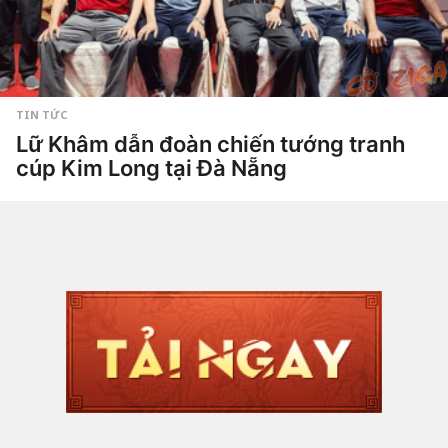
TIN TỨC
Lữ Khâm dẫn đoàn chiến tướng tranh
cúp Kim Long tại Đà Nẵng
1
t
h
by
Hắc
á
Phong
n
g
a
g
o
9
g
i
ờ
a
g
o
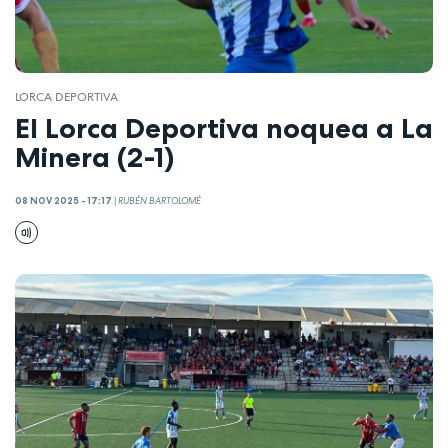
LORCA DEPORTIVA
El Lorca Deportiva noquea a La
Minera (2-1)
08 NOV 2025 - 17:17
|
RUBÉN BARTOLOMÉ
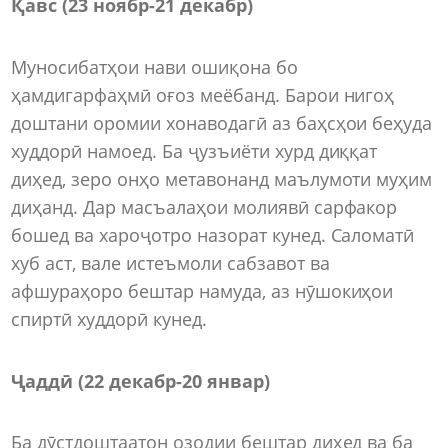
Қавс (23 ноябр
-
21 декабр)
Муносибатҳои нави ошиқона бо
ҳамдигарфаҳмӣ оғоз меёбанд. Барои нигоҳ
доштани оромии хонаводагӣ аз баҳсҳои беҳуда
худдорӣ намоед. Ба ҷузъиёти хурд диққат
диҳед, зеро онҳо метавонанд маълумоти муҳим
диҳанд. Дар масъалаҳои молиявӣ сарфакор
бошед ва хароҷотро назорат кунед. Саломатӣ
хуб аст, вале истеъмоли сабзавот ва
афшураҳоро бештар намуда, аз нӯшокиҳои
спиртӣ худдорӣ кунед.
Ҷаддӣ (22 декабр
-
20 январ)
Ба дӯстдоштаатон озодии бештар диҳед ва ба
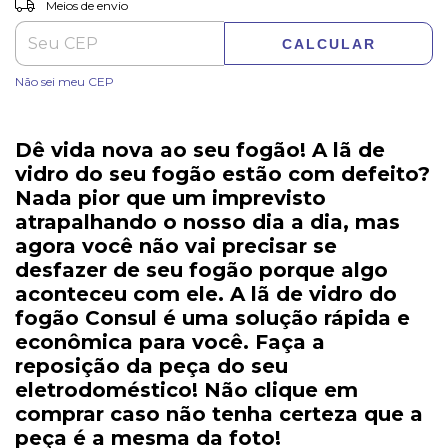
Entregas para o CEP:
Meios de envio
CALCULAR
Não sei meu CEP
Dê vida nova ao seu fogão! A
lã de
vidro do seu fogão
estão com defeito?
Nada pior que um imprevisto
atrapalhando o nosso dia a dia, mas
agora você não vai precisar se
desfazer de seu fogão porque algo
aconteceu com ele. A
lã de vidro do
fogão Consul
é uma solução rápida e
econômica para você. Faça a
reposição da
peça do seu
eletrodoméstico
! Não clique em
comprar caso não tenha certeza que a
peça é a mesma da foto!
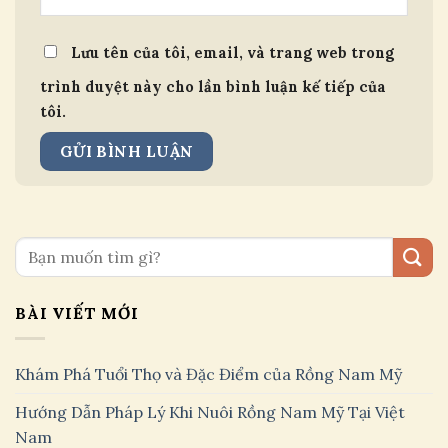
Lưu tên của tôi, email, và trang web trong
trình duyệt này cho lần bình luận kế tiếp của
tôi.
BÀI VIẾT MỚI
Khám Phá Tuổi Thọ và Đặc Điểm của Rồng Nam Mỹ
Hướng Dẫn Pháp Lý Khi Nuôi Rồng Nam Mỹ Tại Việt
Nam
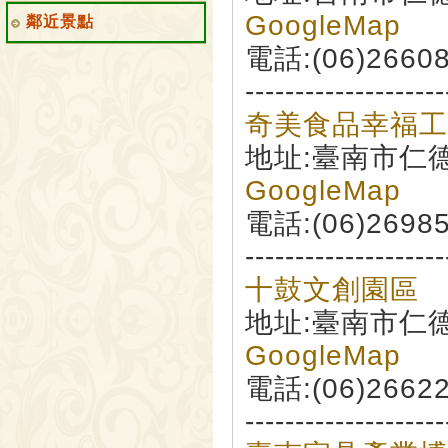
GoogleMap
鄰近景點
電話:(06)2660
--------------------
奇美食品幸福工
地址:臺南市仁德
GoogleMap
電話:(06)2698
--------------------
十鼓文創園區
地址:臺南市仁
GoogleMap
電話:(06)2662
--------------------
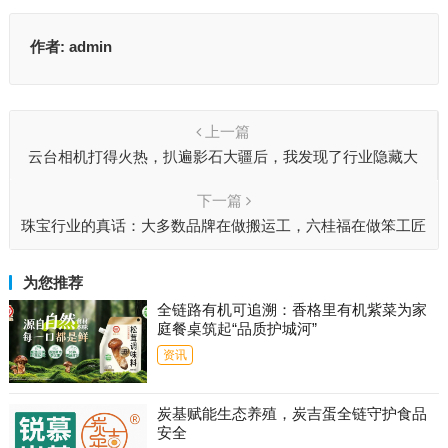
作者:
admin
上一篇
云台相机打得火热，扒遍影石大疆后，我发现了行业隐藏大
佬！
下一篇
珠宝行业的真话：大多数品牌在做搬运工，六桂福在做笨工匠
为您推荐
全链路有机可追溯：香格里有机紫菜为家
庭餐桌筑起“品质护城河”
资讯
炭基赋能生态养殖，炭吉蛋全链守护食品
安全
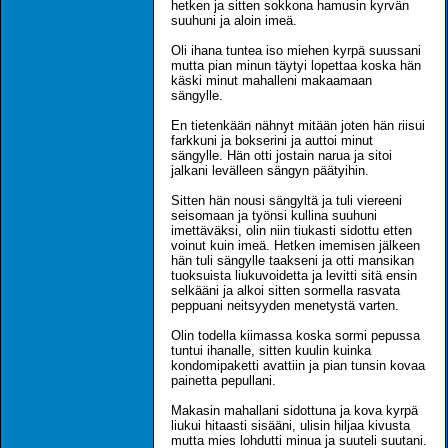
hetken ja sitten sokkona hamusin kyrvän
suuhuni ja aloin imeä.
Oli ihana tuntea iso miehen kyrpä suussani
mutta pian minun täytyi lopettaa koska hän
käski minut mahalleni makaamaan
sängylle.
En tietenkään nähnyt mitään joten hän riisui
farkkuni ja bokserini ja auttoi minut
sängylle. Hän otti jostain narua ja sitoi
jalkani levälleen sängyn päätyihin.
Sitten hän nousi sängyltä ja tuli viereeni
seisomaan ja työnsi kullina suuhuni
imettäväksi, olin niin tiukasti sidottu etten
voinut kuin imeä. Hetken imemisen jälkeen
hän tuli sängylle taakseni ja otti mansikan
tuoksuista liukuvoidetta ja levitti sitä ensin
selkääni ja alkoi sitten sormella rasvata
peppuani neitsyyden menetystä varten.
Olin todella kiimassa koska sormi pepussa
tuntui ihanalle, sitten kuulin kuinka
kondomipaketti avattiin ja pian tunsin kovaa
painetta pepullani.
Makasin mahallani sidottuna ja kova kyrpä
liukui hitaasti sisääni, ulisin hiljaa kivusta
mutta mies lohdutti minua ja suuteli suutani.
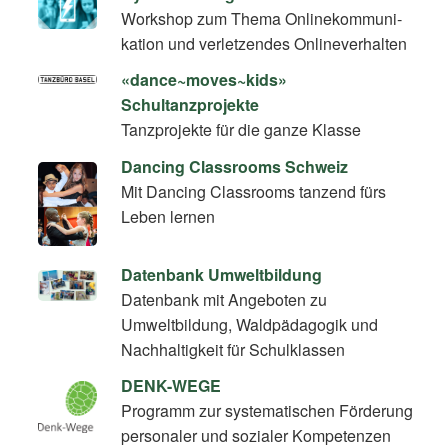
Workshop zum Thema On­line­kom­mu­ni­
ka­ti­on und verletzendes Onlineverhalten
«dance~moves~kids»
Schultanzprojekte
Tanzprojekte für die ganze Klasse
Dancing Classrooms Schweiz
Mit Dancing Classrooms tanzend fürs
Leben lernen
Datenbank Umweltbildung
Datenbank mit Angeboten zu
Umweltbildung, Waldpädagogik und
Nachhaltigkeit für Schulklassen
DENK-WEGE
Programm zur systematischen Förderung
personaler und sozialer Kompetenzen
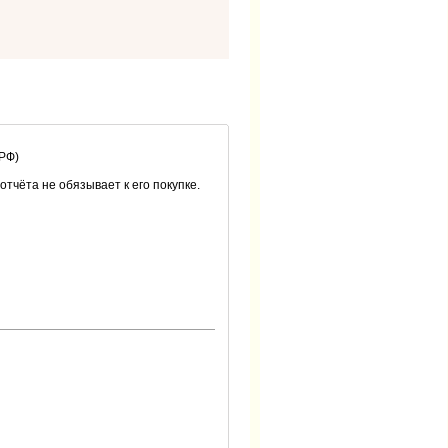
 РФ)
 отчёта не обязывает к его покупке.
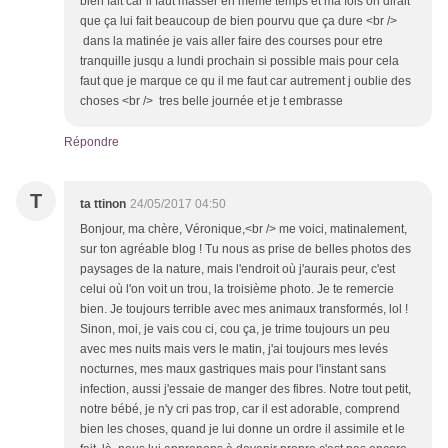
bien fait car il faut masser en meme temps et ma fois on dirait
que ça lui fait beaucoup de bien pourvu que ça dure <br />
dans la matinée je vais aller faire des courses pour etre
tranquille jusqu a lundi prochain si possible mais pour cela
faut que je marque ce qu il me faut car autrement j oublie des
choses <br /> tres belle journée et je t embrasse
Répondre
T
ta ttinon
24/05/2017 04:50
Bonjour, ma chère, Véronique,<br /> me voici, matinalement,
sur ton agréable blog ! Tu nous as prise de belles photos des
paysages de la nature, mais l'endroit où j'aurais peur, c'est
celui où l'on voit un trou, la troisième photo. Je te remercie
bien. Je toujours terrible avec mes animaux transformés, lol !
Sinon, moi, je vais cou ci, cou ça, je trime toujours un peu
avec mes nuits mais vers le matin, j'ai toujours mes levés
nocturnes, mes maux gastriques mais pour l'instant sans
infection, aussi j'essaie de manger des fibres. Notre tout petit,
notre bébé, je n'y cri pas trop, car il est adorable, comprend
bien les choses, quand je lui donne un ordre il assimile et le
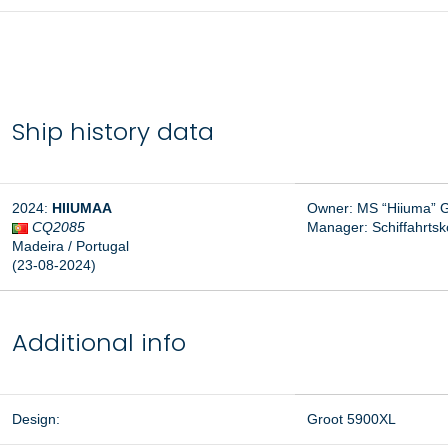
Ship history data
2024:
HIIUMAA
Owner: MS “Hiiuma” 
CQ2085
Manager:
Schiffahrt
Madeira / Portugal
(23-08-2024)
Additional info
Design:
Groot 5900XL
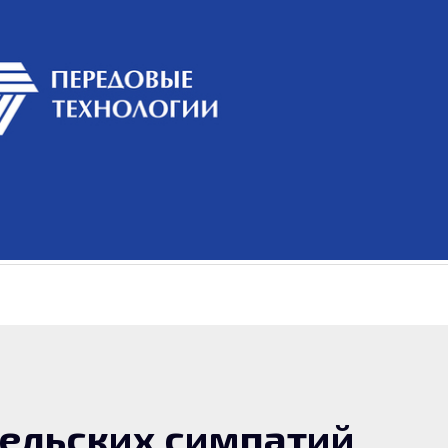
тельских симпатий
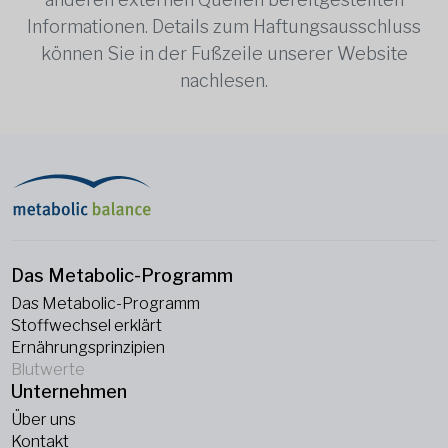
Informationen. Details zum Haftungsausschluss
können Sie in der Fußzeile unserer Website
nachlesen.
Das Metabolic-Programm
Das Metabolic-Programm
Stoffwechsel erklärt
Ernährungsprinzipien
Blutwerte
Unternehmen
Über uns
Kontakt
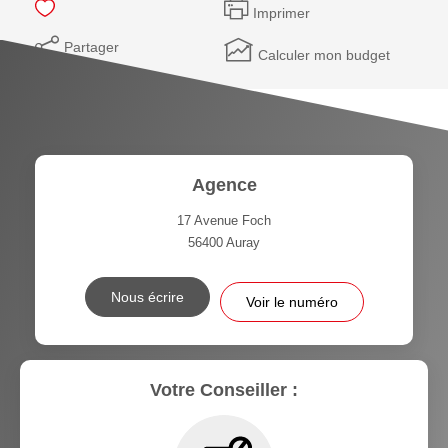
Imprimer
Partager
Calculer mon budget
Agence
17 Avenue Foch
56400
Auray
Nous écrire
Voir le numéro
Votre Conseiller :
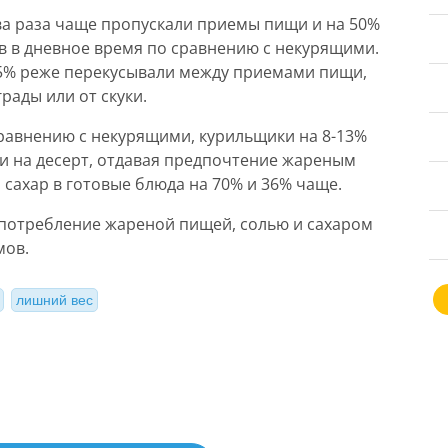
ва раза чаще пропускали приемы пищи и на 50%
в в дневное время по сравнению с некурящими.
35% реже перекусывали между приемами пищи,
рады или от скуки.
сравнению с некурящими, курильщики на 8-13%
и на десерт, отдавая предпочтение жареным
 сахар в готовые блюда на 70% и 36% чаще.
потребление жареной пищей, солью и сахаром
мов.
лишний вес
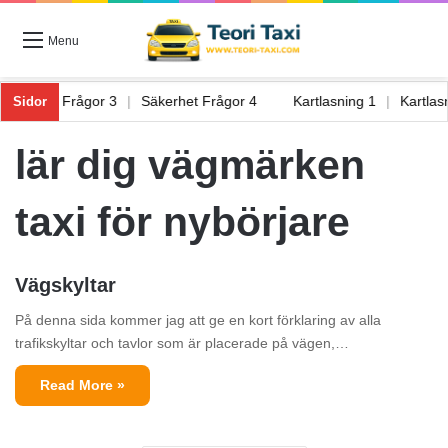
Menu
|
Säkerhet Frågor 3
|
Säkerhet Frågor 4
Kartlasning 1
|
Kartl
Sidor
lär dig vägmärken
taxi för nybörjare
Vägskyltar
På denna sida kommer jag att ge en kort förklaring av alla
trafikskyltar och tavlor som är placerade på vägen,…
Read More »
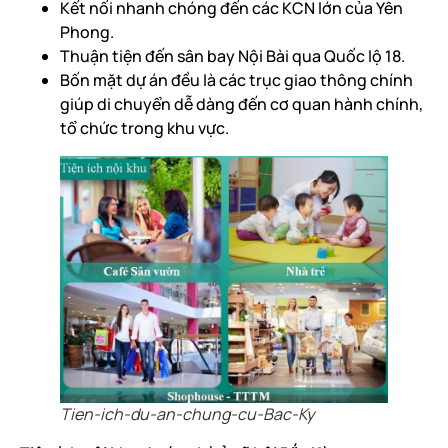
Kết nối nhanh chóng đến các KCN lớn của Yên
Phong.
Thuận tiện đến sân bay Nội Bài qua Quốc lộ 18.
Bốn mặt dự án đều là các trục giao thông chính
giúp di chuyển dễ dàng đến cơ quan hành chính,
tổ chức trong khu vực.
Tien-ich-du-an-chung-cu-Bac-Ky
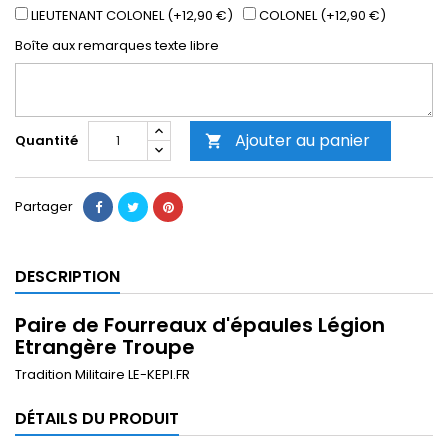
LIEUTENANT COLONEL (+12,90 €)
COLONEL (+12,90 €)
Boîte aux remarques texte libre
Ajouter au panier
Quantité

Partager
DESCRIPTION
Paire de Fourreaux d'épaules Légion
Etrangère Troupe
Tradition Militaire LE-KEPI.FR
DÉTAILS DU PRODUIT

□ □ □ □ □ □ □

In the entries above, find each line with the word "Classrooms" and copy it.

Dancing Classrooms Schweiz
Mit Dancing Classrooms tanzend fürs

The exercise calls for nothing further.